Während des Ersten Weltkrieges wurde Berlin zu einem bedeutenden Zentrum politischer Aktivitäten indischer Nationalisten und Revolutionäre. Inder, die sich im Sommer 1914 in Deutschland bzw. in Europa aufhielten, verknüpften mit dem Ausbruch des Krieges die Erwartung, von deutscher Seite aktive Unterstützung in ihrem antikolonialen Kampf zu erhalten. Die deutschen Behörden ihrerseits verbanden mit dieser Zusammenarbeit die Hoffnung, antibritische Kräfte zu stärken und eigene Positionen während des Krieges sowie darüber hinaus auszubauen. Dies entsprach der dominierenden deutschen militär- und außenpolitischen Strategie, die Fritz Fischer als “Programm zur Revolutionierung” charakterisierte. Revolution war aus der Sicht Fischers durchaus ein Kriegsziel, das auf eine Unterstützung antikolonialer Kräfte und damit auf eine Schwächung der europäischen Kolonialmächte, d.h. der Kriegsgegner Deutschlands, gerichtet war (Fischer, 1984; Jenkins, 2013). Ein Mittel zur Umsetzung dieser Zielstellung war die “Aufwiegelung” antikolonialer Bevölkerungsgruppen im globalen Maßstab. Sie umfasste die Unterstützung von flämischen, irischen oder persischen Nationalisten ebenso wie die Zusammenarbeit mit georgischen, ägyptischen und indischen antikolonialen politischen Kräften. Die von Max von Oppenheim zunächst entwickelte, in der internationalen akademischen Welt intensiv diskutierte deutsche “Jihad-Strategie” (Loth, 2014; Lüdke, 2015; Zürcher, 2016), war dementsprechend lediglich ein, wenn auch zentraler, Bestandteil weitaus umfassender imperialer außenpolitischer Bestrebungen.

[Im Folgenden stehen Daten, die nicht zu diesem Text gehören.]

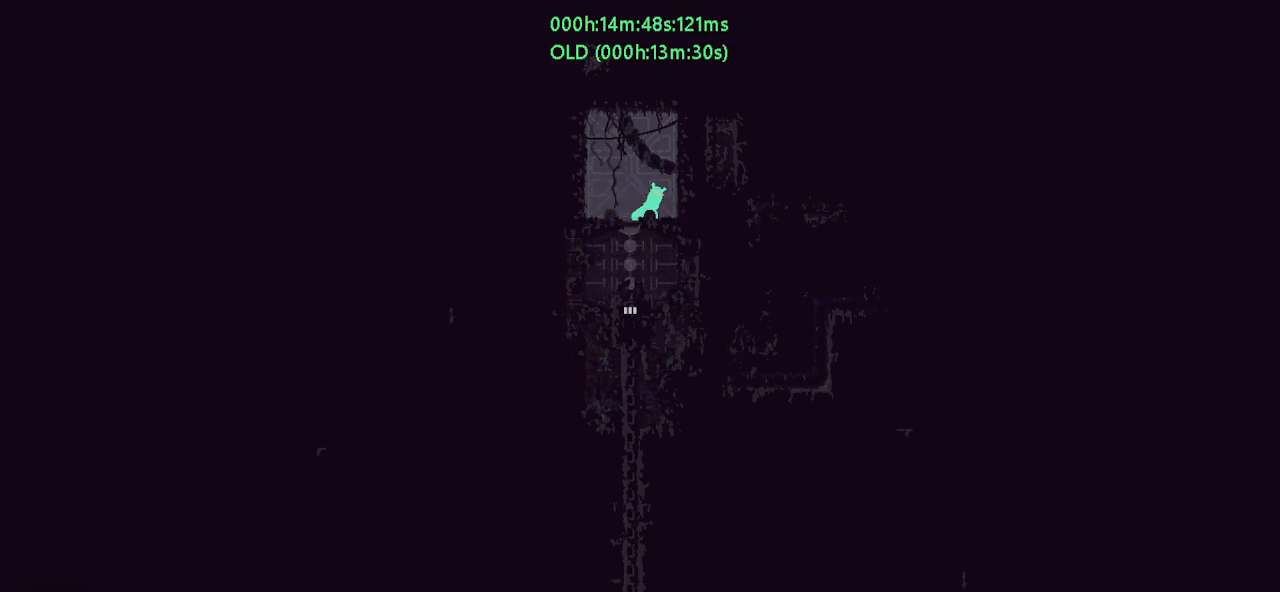
{"keys": ["right"], "events": [[17, "left", "down"], [367, "left", "up"], [400, "right", "down"]]}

Das Indische Unabhängigkeitskomitee: Ziele und Netzwerke
Ein Blick auf den Gründungsprozess des Indischen Unabhängigkeitskomitees macht deutlich, dass die Organisatoren auf Bestehendes zurück greifen konnten. Bereits existierende translokale politische Netzwerke und Strukturen wurden teilweise nach Berlin verlagert und neu geordnet. Andere Orte, die zuvor eine zentrale Rolle in der politischen Arbeit gespielt hatten, wie London oder Paris waren spätestens mit Beginn des Krieges zu gefährlich für (nicht nur indische) antikoloniale Aktivitäten geworden. Das Berliner Indienkomitee stellte, mit Hilfe der NfO, Kontakte zur 1913 in Kalifornien entstandenen Ghadar Bewegung und zu bereits existierenden europäischen Netzwerken indischer Revolutionäre in London, Bern, Genf und Zürich her, um von dort Mitglieder für das neu gegründete Komitee zu rekrutieren. Chempakaraman Pillai, der in der Schweiz das Pro India Committee gegründet hatte und dort auch die Zeitung Pro India herausgegeben hatte, Virendranath Chattopadhyaya, der 1914 in Deutschland ein Studium begonnen hatte, sowie Har Dayal, der die Ghadar Bewegung mit begründet hatte, und andere vermittelten weitere Kontakte. Mehr als 50 Namen standen im Verlaufe der Zeit im Zusammenhang mit dem IIC, darunter Abhinash Chandra Bhattacharya, Tarachand Roy, Mansur Ahmad, Maulavi Barkatullah, Taraknath Das, Birendranath Dasgupta, Bupendra Nath Dutta oder die vorwiegend in Istanbul agierenden Brüder Abdel Jabbar Kheiri und Abdel Sattar Kheiri (Manjapra, 2014; Fischer-Tiné, 2015; Liebau, 2011a, 2014a; Oesterheld, 2004).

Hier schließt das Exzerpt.